As it is pumpkin time here, and we New Zealanders love our pumpkins, I have been enjoying making up some pumpkin soup and my latest pots have been a little different after getting a few ideas at a local community dinner. I usually just love pumpkin soup with a few onions and garlic thrown in, nothing fancy just yummy pumpkiny goodness, however I may have changed that for good after adding some coconut cream and ginger to the mix. This recipe doesn’t really have any measurements, sorry, aside from 1 tin of coconut cream which you may want to increase if you are making a large pot of soup. Experiment with what you like using this simple recipe as a base.
Coconutty Pumpkin Soup
- 1/2 a large Crown Pumpkin (this is the best flavoured pumpkin for soups)
- Ground or fresh ginger
- Veggie stock cube
- 1 can of coconut cream
– Fry off the garlic in a pot with a little oil
– Add in pumpkin chopped into cubes (should come to almost the top of the pot)

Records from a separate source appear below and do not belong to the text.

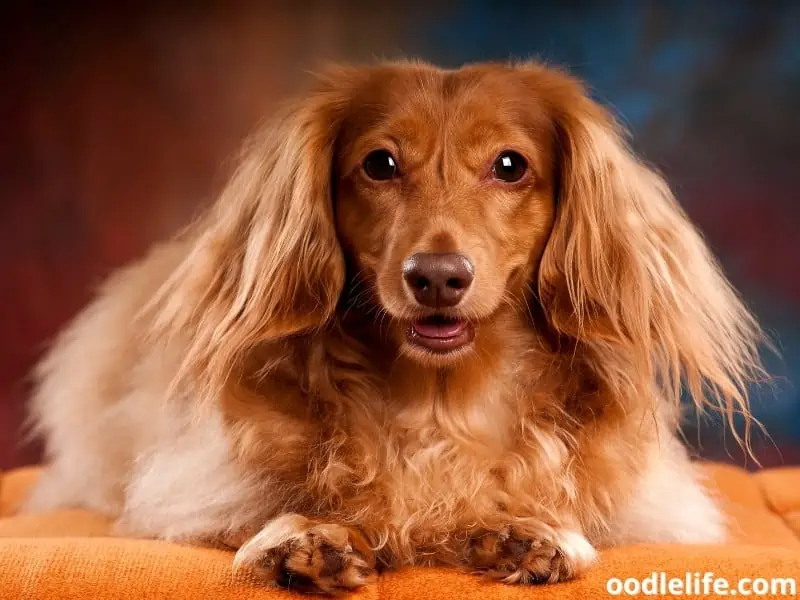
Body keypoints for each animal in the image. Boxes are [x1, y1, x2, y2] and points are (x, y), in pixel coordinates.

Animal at [23, 61, 764, 592]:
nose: (436, 277)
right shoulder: (188, 484)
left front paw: (532, 530)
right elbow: (258, 510)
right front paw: (300, 537)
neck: (441, 403)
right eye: (379, 163)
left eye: (510, 165)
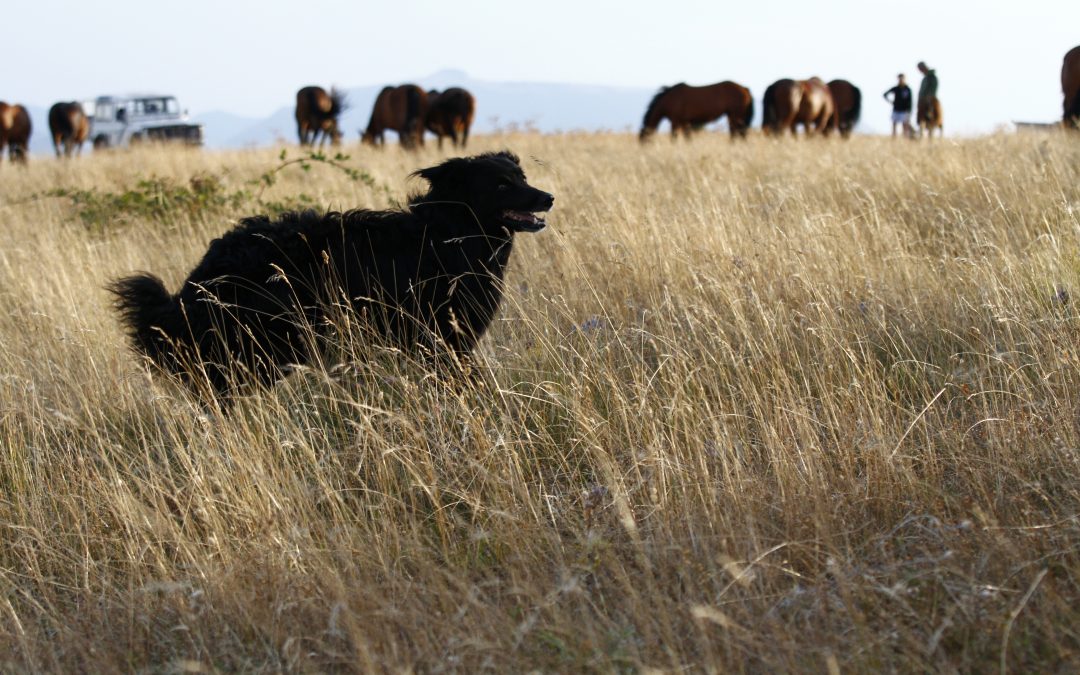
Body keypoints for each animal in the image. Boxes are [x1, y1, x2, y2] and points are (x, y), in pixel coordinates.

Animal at [108, 150, 552, 397]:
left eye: (522, 178)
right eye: (500, 185)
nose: (548, 197)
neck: (447, 233)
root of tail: (203, 271)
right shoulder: (439, 340)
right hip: (262, 348)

– Pour in coconut cream (should cover 1/2 – 3/4 of the pumpkin in the pot) and then cover the rest of the pumpkin with water
– Bring to the boil and add in the stock and ginger
– Boil until the pumpkin is all soft.
– Take off the heat and mash until you have a thick soup. You can add more liquid if you like it runny or mash less if you like your soup chunky.
Hope this finds you free of pain and full of life.